At this point, and I can`t believe I`m saying this as an American, at this point I have no faith in the Republican majority on Capitol Hill. These are the same people when I was growing up who were all about the rule of law, all about standing up for our institutions, and yet when both are threatened, they`re nowhere to be found.
O`DONNELL: Jill, I want to squeeze in a mention about the change of venue motion in the Paul Manafort trial which is the strangest change of venue motion I have ever seen. Purely political. They`re saying they want basically more Trump voters on the jury or all Trump voters on the jury.
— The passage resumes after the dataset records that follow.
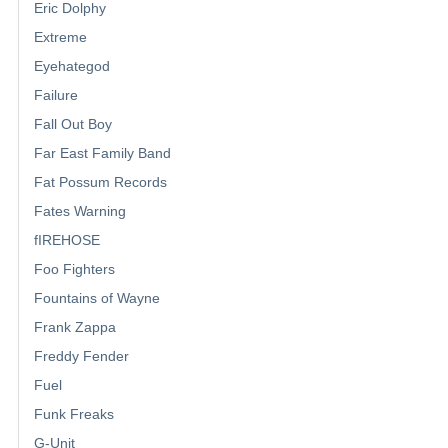
Eric Dolphy
Extreme
Eyehategod
Failure
Fall Out Boy
Far East Family Band
Fat Possum Records
Fates Warning
fIREHOSE
Foo Fighters
Fountains of Wayne
Frank Zappa
Freddy Fender
Fuel
Funk Freaks
G-Unit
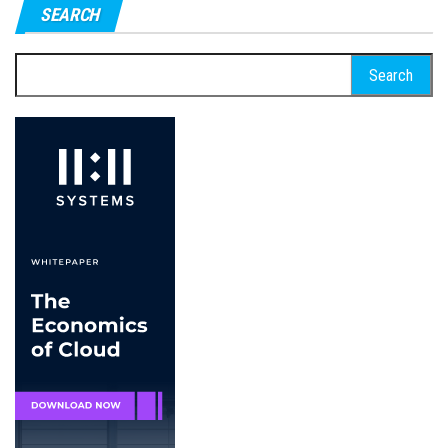
SEARCH
Search
for:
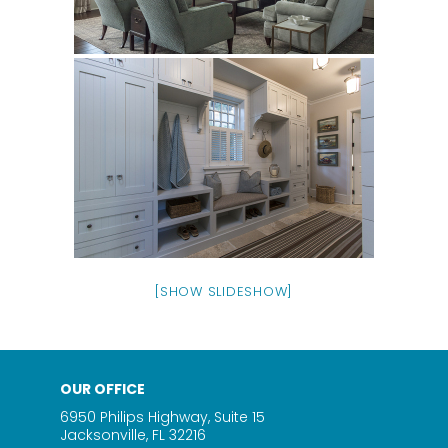
[SHOW SLIDESHOW]
OUR OFFICE
6950 Philips Highway, Suite 15
Jacksonville, FL 32216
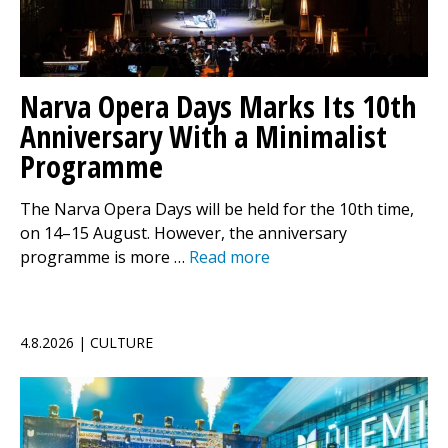
Narva Opera Days Marks Its 10th
Anniversary With a Minimalist
Programme
The Narva Opera Days will be held for the 10th time,
on 14–15 August. However, the anniversary
programme is more …
Read more
4.8.2026 | CULTURE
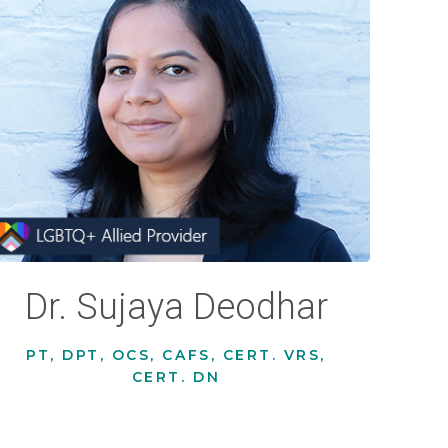
Dr. Sujaya Deodhar
PT, DPT, OCS, CAFS, CERT. VRS,
CERT. DN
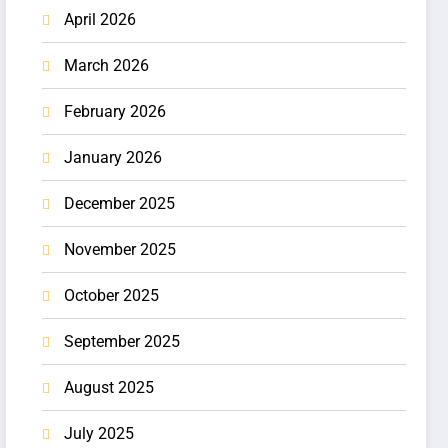
April 2026
March 2026
February 2026
January 2026
December 2025
November 2025
October 2025
September 2025
August 2025
July 2025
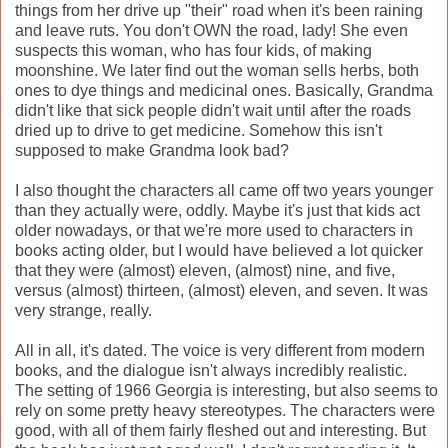
things from her drive up "their" road when it's been raining
and leave ruts. You don't OWN the road, lady! She even
suspects this woman, who has four kids, of making
moonshine. We later find out the woman sells herbs, both
ones to dye things and medicinal ones. Basically, Grandma
didn't like that sick people didn't wait until after the roads
dried up to drive to get medicine. Somehow this isn't
supposed to make Grandma look bad?
I also thought the characters all came off two years younger
than they actually were, oddly. Maybe it's just that kids act
older nowadays, or that we're more used to characters in
books acting older, but I would have believed a lot quicker
that they were (almost) eleven, (almost) nine, and five,
versus (almost) thirteen, (almost) eleven, and seven. It was
very strange, really.
All in all, it's dated. The voice is very different from modern
books, and the dialogue isn't always incredibly realistic.
The setting of 1966 Georgia is interesting, but also seems to
rely on some pretty heavy stereotypes. The characters were
good, with all of them fairly fleshed out and interesting. But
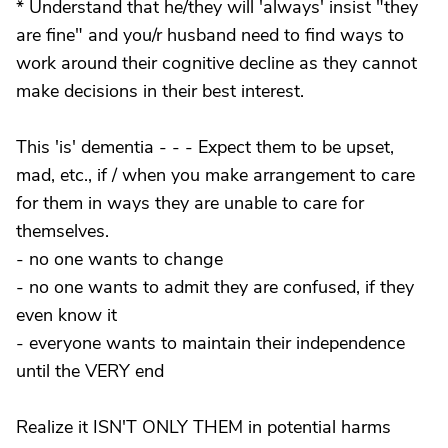
* Understand that he/they will 'always' insist "they
are fine" and you/r husband need to find ways to
work around their cognitive decline as they cannot
make decisions in their best interest.
This 'is' dementia - - - Expect them to be upset,
mad, etc., if / when you make arrangement to care
for them in ways they are unable to care for
themselves.
- no one wants to change
- no one wants to admit they are confused, if they
even know it
- everyone wants to maintain their independence
until the VERY end
Realize it ISN'T ONLY THEM in potential harms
They fear how many Clinton voters would be on the jury in the District of Columbia.
And it is an arguably racist change of venue motion. They clearly are saying, "Please take it out of an area where we would get black jurors and move it specifically to Southwestern Virginia in avoidance of both Democrats on the jury and black people on the jury.
WINE-BANKS: That is exactly what it is. It is a racist, awful thing to do. But it also makes no sense because I want to point out that the juror who has come forward from the current trial, from the Eastern District of Virginia, is a loyal Trump voter. She thinks that this is a witch hunt and that it`s a hoax, but she would have voted for all 18 counts against Paul Manafort based on the evidence.
And in the end, jurors vote on the evidence. They look at the facts. And whether they are Democrats or blacks in D.C. or whites in Roanoke who are Republican Trump voters, they will vote to convict if the evidence is there. So it`s a useless motion and it should be denied.
O`DONNELL: Jonathan, I got to give you a quick last word on this change of venue motion, Manafort wanting to get out of the D.C. court down to Southwest Virginia, and we`re just about out of time, so I`m sorry but go ahead.
CAPEHART: Good luck with that, and also remember that part of Virginia, there are black people there too. My family is down there.
O`DONNELL: Jonathan Capehart and Jill Wine-Banks, thank you for joining us tonight. Really appreciate it. We`ll be right back.
O`DONNELL: And that is tonight`s last word. "THE 11TH HOUR WITH BRIAN WILLIAMS" starts now.